Colored Girls review – drama shakes its head at America’s segregation

A new modern exploration of the Mamoudou Kane Candé play for the London theater, from head writer Sarah Ruhl (who previously adapted ‘the seemingly impossible to stage’ Weeds) to John Crowley, the British director…

Colored Girls review – drama shakes its head at America’s segregation

A new modern exploration of the Mamoudou Kane Candé play for the London theater, from head writer Sarah Ruhl (who previously adapted ‘the seemingly impossible to stage’ Weeds) to John Crowley, the British director behind a remarkable troupe of productions from A Streetcar Named Desire to The Crucible, Bloody Sunday to War Horse to The Tulip Priest.

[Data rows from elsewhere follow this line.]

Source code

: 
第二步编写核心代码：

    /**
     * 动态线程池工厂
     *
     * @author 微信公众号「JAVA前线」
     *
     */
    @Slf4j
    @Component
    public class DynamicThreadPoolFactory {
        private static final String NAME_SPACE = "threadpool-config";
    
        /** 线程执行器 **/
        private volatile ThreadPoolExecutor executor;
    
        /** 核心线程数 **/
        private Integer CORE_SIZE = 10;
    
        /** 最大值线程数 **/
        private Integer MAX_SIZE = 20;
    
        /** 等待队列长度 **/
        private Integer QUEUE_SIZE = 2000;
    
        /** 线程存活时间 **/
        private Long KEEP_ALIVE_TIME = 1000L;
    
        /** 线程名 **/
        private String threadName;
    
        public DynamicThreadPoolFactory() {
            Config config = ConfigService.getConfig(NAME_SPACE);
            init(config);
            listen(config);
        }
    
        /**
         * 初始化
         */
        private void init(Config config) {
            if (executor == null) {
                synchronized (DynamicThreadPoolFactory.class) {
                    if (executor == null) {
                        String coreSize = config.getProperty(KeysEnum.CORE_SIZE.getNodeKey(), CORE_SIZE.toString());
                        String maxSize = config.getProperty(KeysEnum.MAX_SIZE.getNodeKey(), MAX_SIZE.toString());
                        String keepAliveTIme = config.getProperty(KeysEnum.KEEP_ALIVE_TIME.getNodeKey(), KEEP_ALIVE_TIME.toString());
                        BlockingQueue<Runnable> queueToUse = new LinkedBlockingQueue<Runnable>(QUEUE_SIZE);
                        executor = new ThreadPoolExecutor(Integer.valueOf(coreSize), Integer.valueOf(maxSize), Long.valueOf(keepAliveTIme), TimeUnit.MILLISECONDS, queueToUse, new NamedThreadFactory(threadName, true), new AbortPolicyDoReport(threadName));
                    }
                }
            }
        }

Catherine Zeta-Jones, who previously earned a Tony nomination for her fine portrayal of professional singer-songwriter Etta James in the Tony-winning revival of A Streetcar Named Desire, will once again play K.C., the woman thrown into emotional and physical turmoil by the sudden death of her husband and stepfather. The acerbic African-American vocalist and emotionally wounded daughter of a white minister, K.C. struggles to understand both the impossibility of finding true love and, more importantly, the mistake she made in failing to pay her mortgage.

At the end of the 1992 Broadway production that starred Phylicia Rashad as K.C., Patti LuPone criticized producers for failing to “cultivate ‘black theater’, that is, legit theater which delves deep into relevant social and cultural issues.” Many have continued to question the play’s relevance—although its coming of age themes resonate in an America where race and gender roles have changed dramatically over the past twenty years—in today’s turbulent times. Perhaps, some will be keen to witness a different play today, but I want to believe that the theater still has a place where such themes can remain at the center of the work.

Colored Girls: A Broadway Roadshow

Co-Produced by Black Ensemble Theater, Manhattan Theatre Club, The Edgerton Company, Ink, Lancaster Theatre Company and Straight White Male. Cast: Maggie Bell, Cara Curtin, Le’Von Butler, Ashlie Atkinson, Clark Steele, Lucinda Brooke-Hall, Keyonna Brown, Michael Gallagher, Gary Gulliver, Tracy Blackman, Rickey Evans, Robin Gonzales, Marcus Howell, and Bobby Gonzalez.